*** Opening of Source extract ***

## FERMAT AND MERSENNE NUMBERS CONJECTURE-(2)

14 02 2009

(2)-CONSTRUCTING SOME FUNCTION ZEROS

$f(n)=Mod( \phi(n),\sigma_0(n))$

(2.1) PRIMES:

$\displaystyle f(p)=Mod(p-1,2)=0$, holds for every odd prime $p \in \mathbb{P} -\{2\}$.

$f(2)=1$

(2.2) PRODUCT OF DISTINCT PRIMES NOT 2:

$\displaystyle f(p_1*p_2*...*p_n)=0$, because $\displaystyle \sigma_0(p_i)|\phi(p_i) \rightarrow {2 |(p_i-1)}$, always holds if $\displaystyle p_{i} \neq 2$

With $\displaystyle k$, distinct primes, none of them equal two, it is possible to combine them in $\displaystyle 2^n$, products to find $\displaystyle 2^n$ zeros.

*** Close of Source extract ***

Your objective » Return the passage of the number-theory note above word for word, starting with "With $\displaystyle k$, distinct" and going on through "find $\displaystyle 2^n$ zeros.".

*** Opening of Supplied information ***

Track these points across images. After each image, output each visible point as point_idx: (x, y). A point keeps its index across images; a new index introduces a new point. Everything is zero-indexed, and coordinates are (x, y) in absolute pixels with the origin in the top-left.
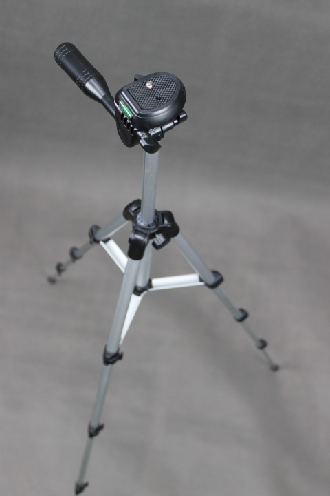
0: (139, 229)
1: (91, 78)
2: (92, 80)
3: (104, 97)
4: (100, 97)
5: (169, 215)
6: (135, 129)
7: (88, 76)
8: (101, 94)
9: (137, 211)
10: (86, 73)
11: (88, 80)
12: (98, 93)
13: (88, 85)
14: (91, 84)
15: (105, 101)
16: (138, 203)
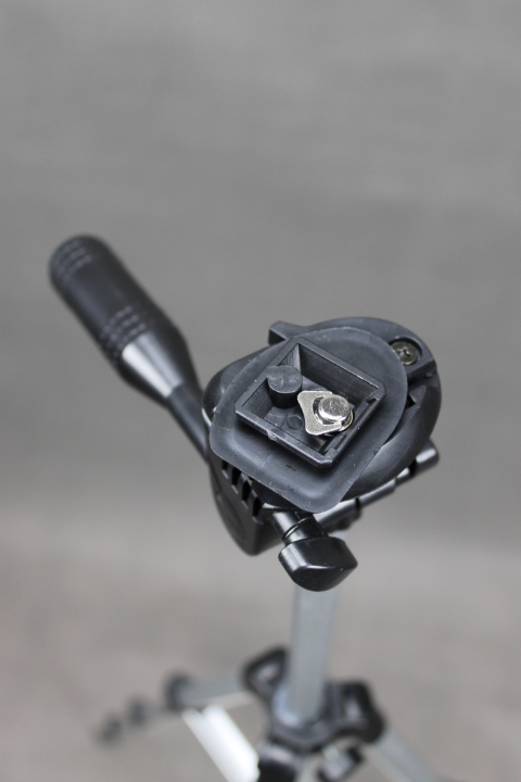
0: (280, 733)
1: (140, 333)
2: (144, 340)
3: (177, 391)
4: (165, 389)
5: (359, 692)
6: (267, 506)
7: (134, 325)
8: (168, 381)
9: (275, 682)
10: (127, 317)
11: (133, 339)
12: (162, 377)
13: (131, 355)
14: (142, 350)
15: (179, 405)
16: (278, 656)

*** Close of Supplied information ***
*** Opening of Supplied information ***

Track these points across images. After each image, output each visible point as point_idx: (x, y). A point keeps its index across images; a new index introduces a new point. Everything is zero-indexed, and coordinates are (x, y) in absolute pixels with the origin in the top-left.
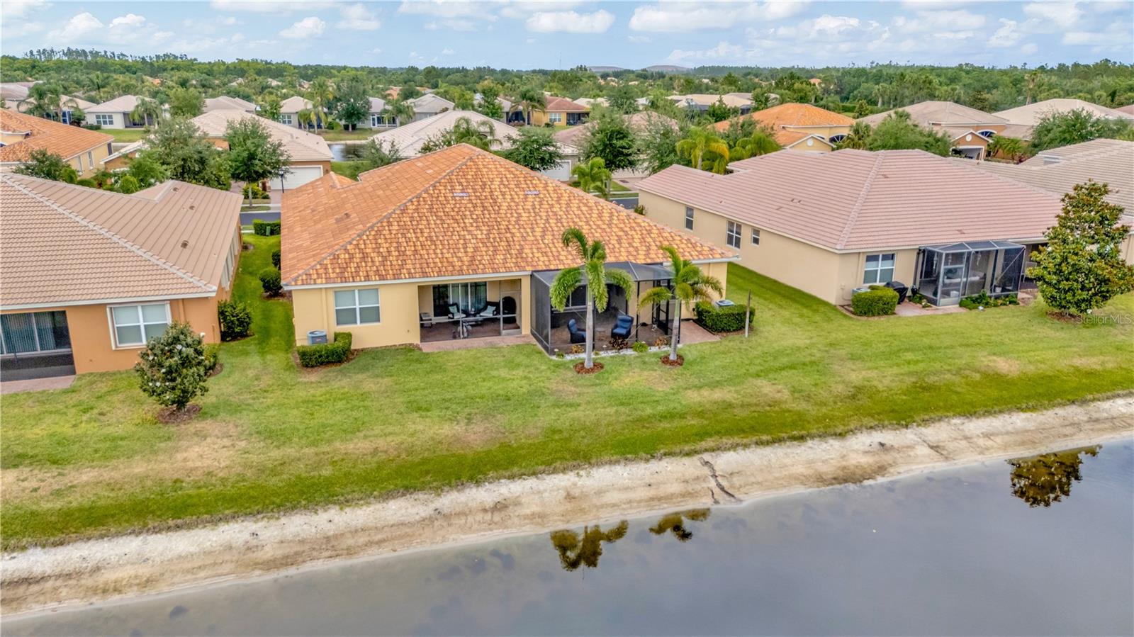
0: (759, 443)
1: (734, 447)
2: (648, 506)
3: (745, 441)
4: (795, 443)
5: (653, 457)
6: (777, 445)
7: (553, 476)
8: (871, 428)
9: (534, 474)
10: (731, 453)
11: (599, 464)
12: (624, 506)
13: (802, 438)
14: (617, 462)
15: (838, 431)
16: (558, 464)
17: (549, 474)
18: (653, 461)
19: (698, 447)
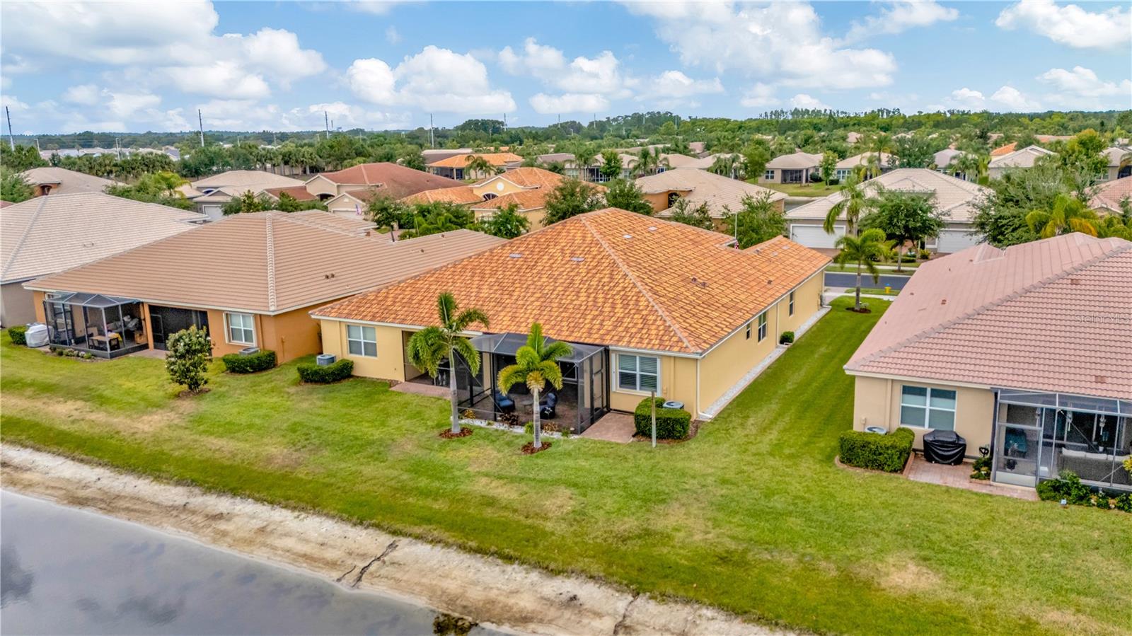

*** Close of Supplied information ***

Task answer »
With $\displaystyle k$, distinct primes, none of them equal two, it is possible to combine them in $\displaystyle 2^n$, products to find $\displaystyle 2^n$ zeros.